Par ailleurs, il sied de noter que la majorité de la commission a restreint le champ d'application et de responsabilité en excluant la responsabilité de ceux qui ont aidé à la préparation du prospectus, par exemple les mandataires ou les avocats. Ceux-ci ne pourront pas être directement recherchés par le lésé, mais ils engageront leur responsabilité envers leur mandat selon les règles usuelles du Code des obligations et en particulier celles du mandat.

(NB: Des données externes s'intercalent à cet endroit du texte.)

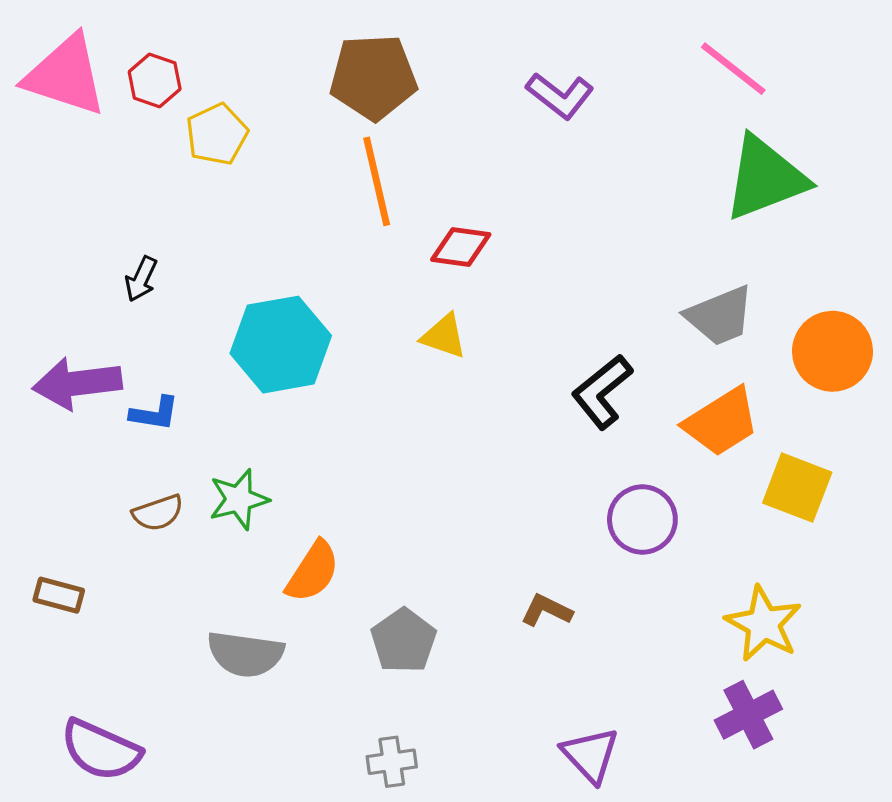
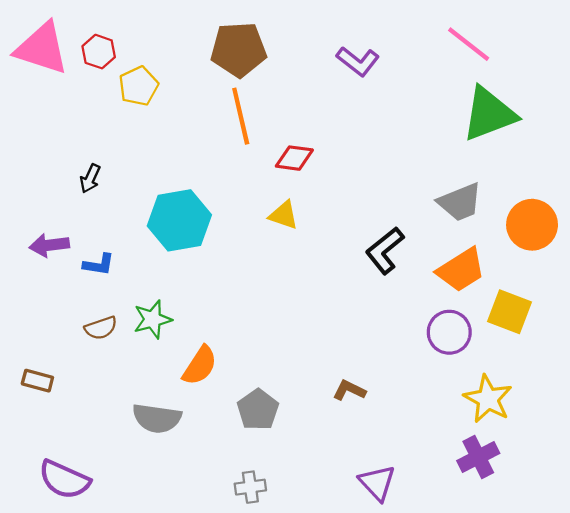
purple arrow: (77, 383) -> (49, 245), size x0.7
purple circle: (642, 519) -> (449, 332), moved

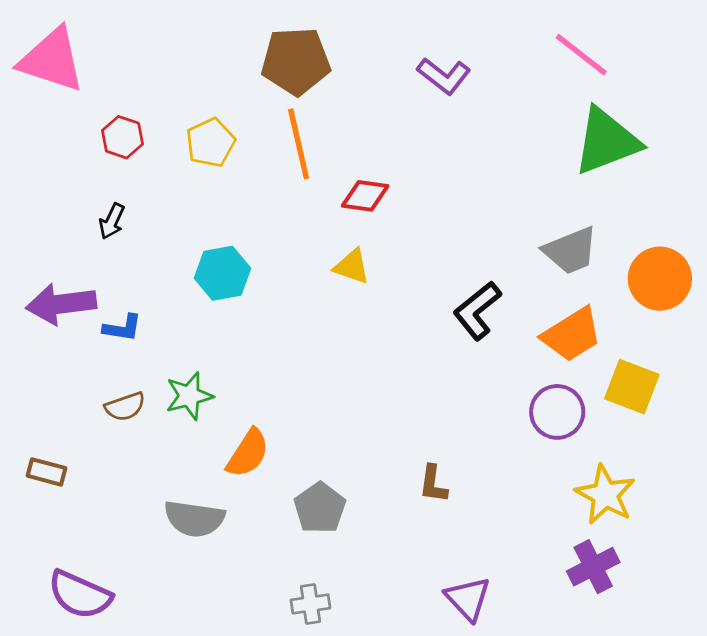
red hexagon: (99, 52) -> (122, 137), moved
yellow pentagon: (139, 86) -> (210, 143), moved
cyan hexagon: (179, 220) -> (222, 273), size x0.7
purple arrow: (49, 245) -> (61, 304), size x1.4
brown L-shape: (349, 390) -> (433, 484), turned -108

Enfin, la majorité de la commission a considéré qu'il n'y avait pas de raison objectivement fondée de placer sur le même plan le prospectus et la feuille d'information de base s'agissant de la responsabilité. Selon la majorité de la commission, la responsabilité doit être limitée pour la feuille d'information de base au même titre que pour le résumé. Ainsi, l'alinéa 2 a été complété et mentionne aussi la feuille d'information de base, qui disparaît ainsi de l'alinéa 1.
L'article 72, avec les alinéas 1 et 2 dans leur nouvelle formulation, a été approuvé par 17 voix contre 5 et 1 abstention.